Stephanie Jack and her boyfriend had two weeks vacation and decided to split the time between Spain and Morocco, two very different cultures. It was a good decision.
After driving around southern Spain we took the ferry to Morocco, which was a three hour voyage and easy to arrange. Our itinerary in Morocco was Tangier, Chefchaouen, Fez and Casablanca. We didn’t rent a car in Morocco since we heard that drivers are ‘creative’ there, like stopping in roundabouts to let people in. Besides having different traffic rules in Morocco, their signs are in Arabic, so we decided to use local transportation (buses and a train from Fez to Casablanca) and that worked out well.
It was my birthday when we landed in Tangier and my boyfriend had booked a room in a riad—a traditional Moroccan home—ahead of time as a surprise for me. The owner opened this intricately carved door and hidden behind the walls of the old city was this absolutely beautiful home built on three levels. From the rooftop we had a view of the entire city. Our room was huge and looked out on the home’s courtyard. My birthday dinner was a tagine—a stew of meat with vegetables and spices.
I was very happily surprised by the food in Morocco. They like the tradition of eating a meal together and we had wonderful meals there. There are lots of tangerines, crepes, pastries. We were always given a very nice breakfast when we stayed in a riad.
It was difficult to find alcohol in the country, which was a bit of a shock after Spain where they almost serve wine to you for breakfast. In Morocco we could get a glass of wine at a westernized restaurant with a meal but we couldn’t just go in and have a glass of wine.
My favourite place in Morocco was Chefchaouen, which is just inland from Tangier. At one time it was a Jewish settlement. Instead of being white-washed, the medina here is painted blue. The men wear a long cloak with a hood. It’s a very laid-back village with strong artistic influences and a hippy vibe.
Chefchaouen is in the Rif Mountains and it was quite cold when we were there in February. We hiked up the mountain and could see the whole town from there.
I really liked Fez too. It’s called the medieval capital of Morocco. The medina is a narrow closed-in maze and it is huge and you can get lost in it fairly easily. It’s a UNESCO world heritage site.
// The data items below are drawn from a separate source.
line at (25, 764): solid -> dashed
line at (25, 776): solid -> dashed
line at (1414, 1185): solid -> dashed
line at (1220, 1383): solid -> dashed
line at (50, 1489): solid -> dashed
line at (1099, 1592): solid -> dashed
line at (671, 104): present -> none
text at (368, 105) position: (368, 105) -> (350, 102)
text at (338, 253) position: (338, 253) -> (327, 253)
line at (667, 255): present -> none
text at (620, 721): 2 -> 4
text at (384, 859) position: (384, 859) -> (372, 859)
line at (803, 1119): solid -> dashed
When you walk around the medina you appreciate how old it is. There are shops selling pottery, crafts, spices, leather goods. We bought some beautiful ceramics.
When you walk around these old cities, you can tell someone spent a lot of time building them because the carvings and mosaics are so ornate.
We went to Casablanca to see the biggest mosque in the world called Hassan II Mosque. It’s right on the ocean and its dimensions are stunning. We were not able to go inside because we did not have enough time to make arrangements for a tour.
On the outskirts of the city you see shantytowns and are aware of the differences between the have and have-nots in the country. It’s a little old fashioned too for horses are still used to plow the fields.
People in Morocco are very friendly. Even if they are trying to swindle you, they do it in the nicest way possible. There is always something they want to sell you. Wherever we went people would try to get us to come into their shop: “Come in for green tea. See my tapestries. See my ceramics.”
When we landed in Tangiers we took a taxi to the medina and these guys were waiting around and when they saw us get out of the taxi they offered to help us find our hotel. We didn’t know that the hotel was literally right around the corner and they took us the long way, just to get to know us and see if there was an opportunity to sell anything to us.
Actually we only had one negative experience and that was in Tangier. We were at a restaurant and had the nicest meal. We knew what the cost of the meal was ahead of time but when it was time to pay the server asked for much more.
My boyfriend: “No, I don’t think so.”
Server: “But you ate twice the amount of food.”
My boyfriend: “But we didn’t ask for twice the amount of food, you served us twice the amount of food. It is not our fault.”
Server: “No, no, no. You have to pay.”
Behind us, two Moroccans were fighting over their bill too. So my boyfriend asked a policeman, who was in the square near the restaurant watching the traffic go by, to intervene. The policeman heard both sides of the story (his French was so eloquent) and then asked us what we thought we should be paying and we said the price that had been agreed upon plus a tip. And the policeman said, that was the amount we were to pay. So the situation was diffused but it was upsetting all the same.
We saw camels once and it was in Tangier, on the beach. The guy who was watching them looked really bored because he was waiting for a willing tourist to come along.
I really liked Morocco. It was easier for us to communicate there because we are both fluent in French and many people speak that language. I liked the people and I loved the food.
This interview with Stephanie Jack has been condensed and edited.